Das sagen die Experten:
"Die schnelle Mitte aus dem Lauf heraus ergibt natürlich Sinn und kann das Tempo erhöhen, aber vor allem vermeidet sie viele Rückpfiffe. Ich finde, das ist eine gute Regelveränderung, die jetzt aber nicht revolutionär sein wird." (Stefan Kretzschmar)

"Der Kreis kommt mir gar nicht so viel größer vor. Gut ist, dass man jetzt nicht mehr genau auf dem Punkt stehen muss, das macht das Spiel viel schneller und spannender." (Paul Drux)

Beim Zeitspiel kommt jetzt Panik auf

Regel 2: Beim Passivspiel, auch Zeitspiel genannt, durfte die angreifende Mannschaft beim Vorwarnzeichen der Schiedsrichter (gehobener Arm) bislang noch sechs Pässe spielen, bis der Torwurf erfolgen musste. Diese Passanzahl wird auf vier reduziert.
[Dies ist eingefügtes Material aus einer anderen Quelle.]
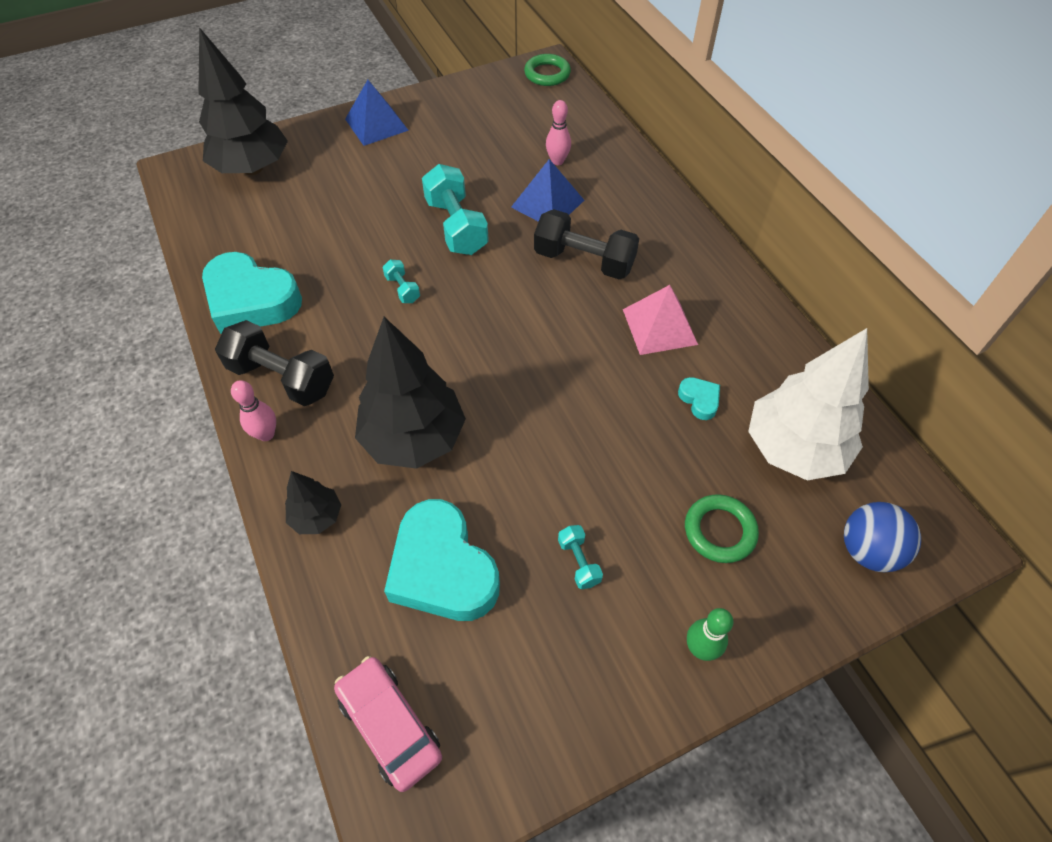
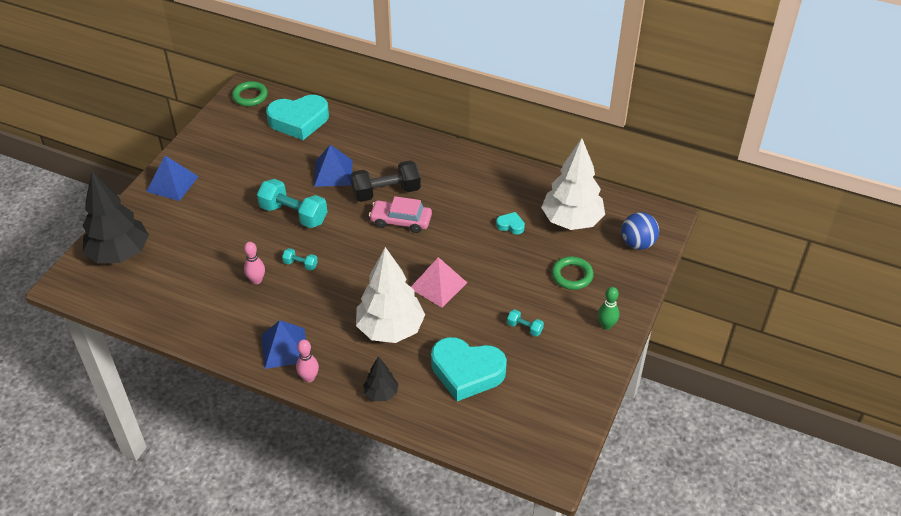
camera: 40 degrees left, 10 degrees down
turquoise heart [202,252,302,334] -> turquoise heart moved to [266,95,329,140]
black dumbbell [215,320,334,406] -> blue pyramid [261,320,306,369]
pink car [334,656,442,792] -> pink car moved to [369,196,432,233]
black tree [355,317,466,469] -> white tree [356,247,425,343]
pink bowling pin [546,100,571,165] -> pink bowling pin moved to [244,242,265,284]
pink pyramid [623,285,698,355] -> pink pyramid moved to [411,257,467,308]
Bereits der fünfte Pass wird also von den Schiedsrichtern abgepfiffen und die abwehrende Mannschaft bekommt den Freiwurf.

Das sagen die Experten:
"Vier Pässe machen das Spiel stressiger. Man sieht jetzt schon in der Bundesliga, dass nicht mehr ruhig gespielt wird, sondern Panik aufkommt. Das ist eine wesentlich höhere Bestrafung bei passivem Spiel als wir sie früher hatten." (Stefan Kretzschmar)

"Ich finde es sehr gut. Bei sechs Pässen wurde es früher oft ausgereizt, einen Freiwurf zu provozieren und noch einen und noch einen. Es wurde viel Zeit geschunden, das fällt jetzt weg." (Paul Drux)

Zwei-Minuten-Strafe oder Rote Karte?

Regel 3: Wird der Torwart aus einer freien Spiel- beziehungsweise Wurfsituation heraus am Kopf getroffen, ist eine Zwei-Minuten-Zeitstrafe des Werfers möglich. Es ist eine weitere Möglichkeit, unsportliches Verhalten zu unterbinden.

Kopftreffer gegen den sich nicht bewegenden Torwart oder gegen den Kopf eines Abwehrspielers beim direkten Freiwurf wurden bereits zuvor im Handball geahndet - und zwar mit einer Disqualifikation, also einer Roten Karte.

Das sagen die Experten:
"Die rote Karte oder zwei Minuten bei einem Kopftreffer, das wird relativ selten aus dem Spiel heraus angewendet. Das wird keine großen Veränderungen mit sich bringen." (Stefan Kretzschmar)

"Für die Schiedsrichter ist es schwierig zu beurteilen, was ein freier Wurf war und was nicht, und ob es einen Kontakt mit dem Gegenspieler gegeben hat. Es wird viele Situationen geben, die nicht einfach zu beurteilen sind." (Paul Drux)

Noch offen: Videobeweis und selbstklebende Bälle

Zusätzlich läuft aktuell auch die Diskussion über einen Videobeweis im Handball. Stefan Kretzschmar würde diesen begrüßen: "Ich glaube, der soll ja im Winter kommen, das hoffe ich zumindest auch. Und ich hoffe, dass die Schiedsrichter ihn nehmen können und nicht die Bänke oder die Spieler. In der Schlussphase finde ich ihn auf jeden Fall hilfreich."

Paul Drux ist mit den jetzigen Änderungen zufrieden, da sie das Spiel voranbrächten und nicht verkomplizieren würde. Eine Sache schließt er aber konsequent aus: das Verbot von Harz und die Einführung von selbstklebenden Bällen. "Das habe ich bereits ausprobiert. Solche Bälle können das Harz nicht ansatzweise ersetzen und würden die Sportart grundlegend verändern."